• **Directive A**
Can you give back everything in the listing from the line with "001-001-0020679" down to the line with "What is the difference between the highest", switching "chart" to "graph" and leaving all else unchanged?

• **Document extract**
_____

The 1990 WASFL season was the 106th season of senior Australian Rules football in Perth, Western Australia. It saw the league, already realising that the damage from the admission to the VFL of West Coast would be permanent rather than temporary as was hoped in 1986, rebrand itself as the Western Australia State Football League, but the move was unsuccessful and reversed after a single season. The refusal of WASFL clubs to permit an Eagles reserves team in the WASFL and the WAFC’s refusal to accept one in the AFL’s reserve grade competition led to further problems when Claremont said they would not play West Coast discards in the league team and produced a short-lived draft for such players, whilst at the same time Claremont rejected a proposed draft for the numerous young footballers who came from Perth’s private schools but when not boarding lived in rural areas.
In anticipation of an AFL move planned in 1995 but not executed until 2000, the WASFL abolished the 50:50 sharing of gate revenue to allow the home team to keep all gate receipts. This helped some clubs like South Fremantle and Swan Districts, but along with the diversion of their former $250,000 league dividend to pay for the Eagles’ licence had a severe effect off-field for struggling Perth, who announced in June they had to raise $100,000 to avoid folding at the end of the season.

_____

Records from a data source
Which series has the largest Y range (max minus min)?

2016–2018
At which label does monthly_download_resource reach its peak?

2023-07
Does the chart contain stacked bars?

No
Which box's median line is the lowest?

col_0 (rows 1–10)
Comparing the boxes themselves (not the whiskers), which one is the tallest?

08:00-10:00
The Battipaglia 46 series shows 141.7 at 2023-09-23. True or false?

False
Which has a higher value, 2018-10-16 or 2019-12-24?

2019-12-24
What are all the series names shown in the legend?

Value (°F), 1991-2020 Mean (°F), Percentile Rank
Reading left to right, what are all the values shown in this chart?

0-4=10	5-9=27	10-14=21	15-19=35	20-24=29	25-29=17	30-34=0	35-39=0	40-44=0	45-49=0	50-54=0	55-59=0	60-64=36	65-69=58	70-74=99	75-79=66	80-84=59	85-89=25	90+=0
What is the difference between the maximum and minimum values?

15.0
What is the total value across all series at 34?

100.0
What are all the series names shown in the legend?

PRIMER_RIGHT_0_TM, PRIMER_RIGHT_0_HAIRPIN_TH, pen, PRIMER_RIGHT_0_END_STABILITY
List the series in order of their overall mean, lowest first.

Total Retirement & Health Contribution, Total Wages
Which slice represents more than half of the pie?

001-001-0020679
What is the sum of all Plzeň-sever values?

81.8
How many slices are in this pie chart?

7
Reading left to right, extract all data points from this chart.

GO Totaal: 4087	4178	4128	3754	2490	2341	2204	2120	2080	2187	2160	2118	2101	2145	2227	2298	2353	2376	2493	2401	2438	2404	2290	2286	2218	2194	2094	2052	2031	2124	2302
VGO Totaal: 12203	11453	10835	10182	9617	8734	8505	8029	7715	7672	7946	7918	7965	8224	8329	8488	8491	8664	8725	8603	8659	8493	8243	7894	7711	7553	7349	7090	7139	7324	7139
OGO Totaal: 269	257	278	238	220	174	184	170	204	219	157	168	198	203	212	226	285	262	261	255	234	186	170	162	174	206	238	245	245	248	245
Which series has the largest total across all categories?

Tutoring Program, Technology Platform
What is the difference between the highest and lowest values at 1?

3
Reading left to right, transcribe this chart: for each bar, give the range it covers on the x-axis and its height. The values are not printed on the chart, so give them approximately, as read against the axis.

_____

• **Directive B**
Could you copy, word for word, everything from "In anticipation of" down to "of the season." in the passage on the 1990 WASFL season?

• **Task response A**
001-001-0020679
What is the sum of all Plzeň-sever values?

81.8
How many slices are in this pie graph?

7
Reading left to right, extract all data points from this graph.

GO Totaal: 4087	4178	4128	3754	2490	2341	2204	2120	2080	2187	2160	2118	2101	2145	2227	2298	2353	2376	2493	2401	2438	2404	2290	2286	2218	2194	2094	2052	2031	2124	2302
VGO Totaal: 12203	11453	10835	10182	9617	8734	8505	8029	7715	7672	7946	7918	7965	8224	8329	8488	8491	8664	8725	8603	8659	8493	8243	7894	7711	7553	7349	7090	7139	7324	7139
OGO Totaal: 269	257	278	238	220	174	184	170	204	219	157	168	198	203	212	226	285	262	261	255	234	186	170	162	174	206	238	245	245	248	245
Which series has the largest total across all categories?

Tutoring Program, Technology Platform
What is the difference between the highest and lowest values at 1?

• **Task response B**
In anticipation of an AFL move planned in 1995 but not executed until 2000, the WASFL abolished the 50:50 sharing of gate revenue to allow the home team to keep all gate receipts. This helped some clubs like South Fremantle and Swan Districts, but along with the diversion of their former $250,000 league dividend to pay for the Eagles’ licence had a severe effect off-field for struggling Perth, who announced in June they had to raise $100,000 to avoid folding at the end of the season.